Bitcoin’s recent price drop has led to a significant increase in liquidations, resulting in a loss of up to 11% in the total crypto market on December 9.
According to research from Ltrd, it was revealed that this crash was primarily driven by smaller traders rather than large investors. Bitcoin’s price dipped to $94,000, which was in line with earlier predictions and filled a market gap created on December 5.
Coinbase was identified as a key player in this situation, with aggressive selling starting almost an hour before the price collapse. This selling pressure triggered a cascade of liquidations, forcing overleveraged positions to be closed.

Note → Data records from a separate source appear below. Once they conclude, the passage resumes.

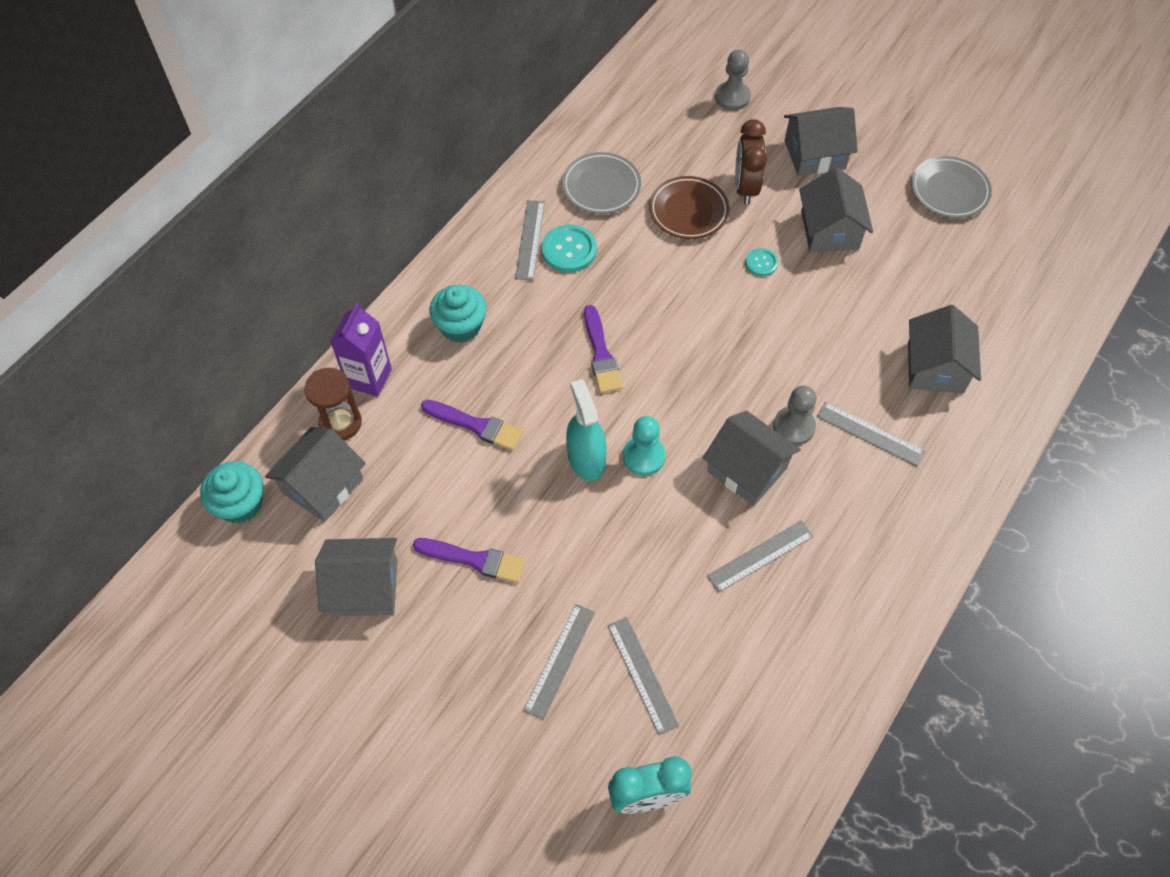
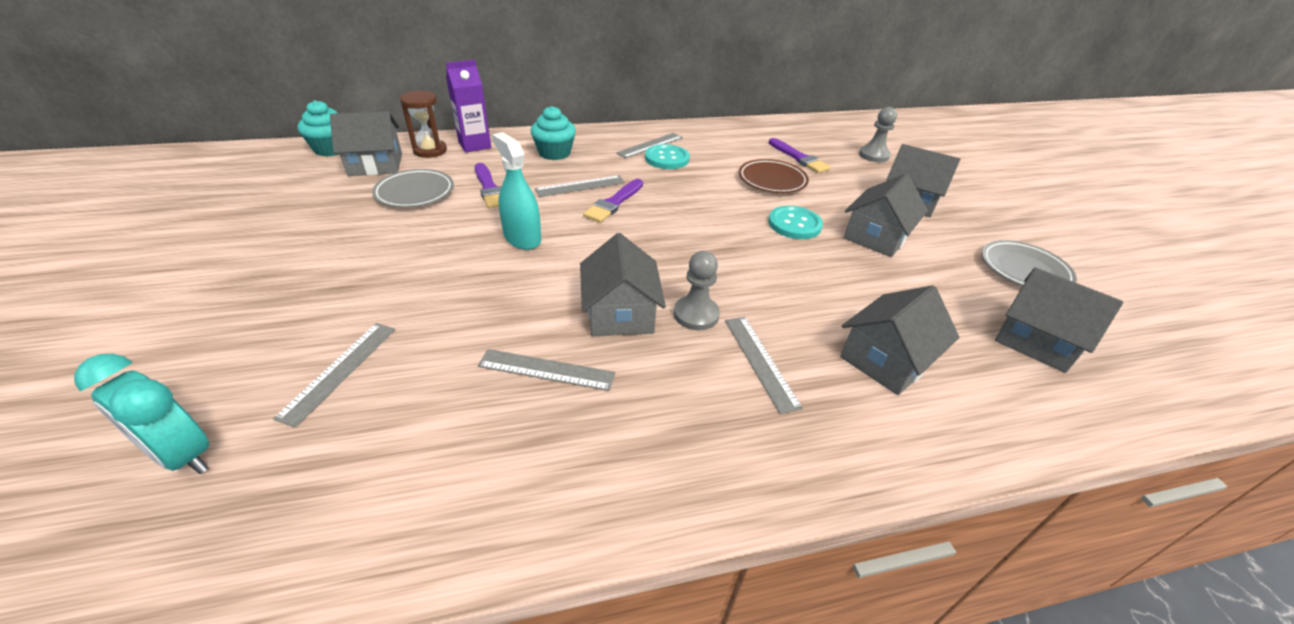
camera: 40 degrees right, 20 degrees down
grey house [315,538,397,617] -> grey house moved to [995,267,1123,373]
purple brush [413,538,526,583] -> purple brush moved to [769,138,831,173]
grey ruler [524,604,595,720] -> grey ruler moved to [535,175,625,197]
grey plate [562,152,641,214] -> grey plate moved to [372,169,454,208]
turquoise spray bottle [566,379,607,481] -> turquoise spray bottle turned 60 degrees counterclockwise [492,132,541,250]
turquoise pawn [623,416,665,476] -> none
brown clock [735,119,767,205] -> none
turquoise button [746,248,778,276] -> turquoise button [768,206,823,239], size x1.72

The total value of crypto liquidations reached $1.57 billion, with Bitcoin longs suffering $171.27 million in losses and Ethereum longs experiencing $235.04 million in liquidations. Ltrd highlighted that this event marked the largest liquidation since 2021, indicating a significant shift in market dynamics.
Despite the chaos, some traders view the elimination of excessive leverage as a positive step towards market stability. The forced liquidations are seen as a necessary correction that helps reset the market and stabilize altcoins, with some coins even surpassing key resistance levels and turning them into support.
Ltrd also observed unusual behavior in the altcoin market, with assets like XRP dropping by over 5%, which has sparked speculation about potential market manipulation or other factors contributing to the sudden volatility. The overall reaction of the market reflects a combination of resetting and lingering uncertainty about the underlying forces at play.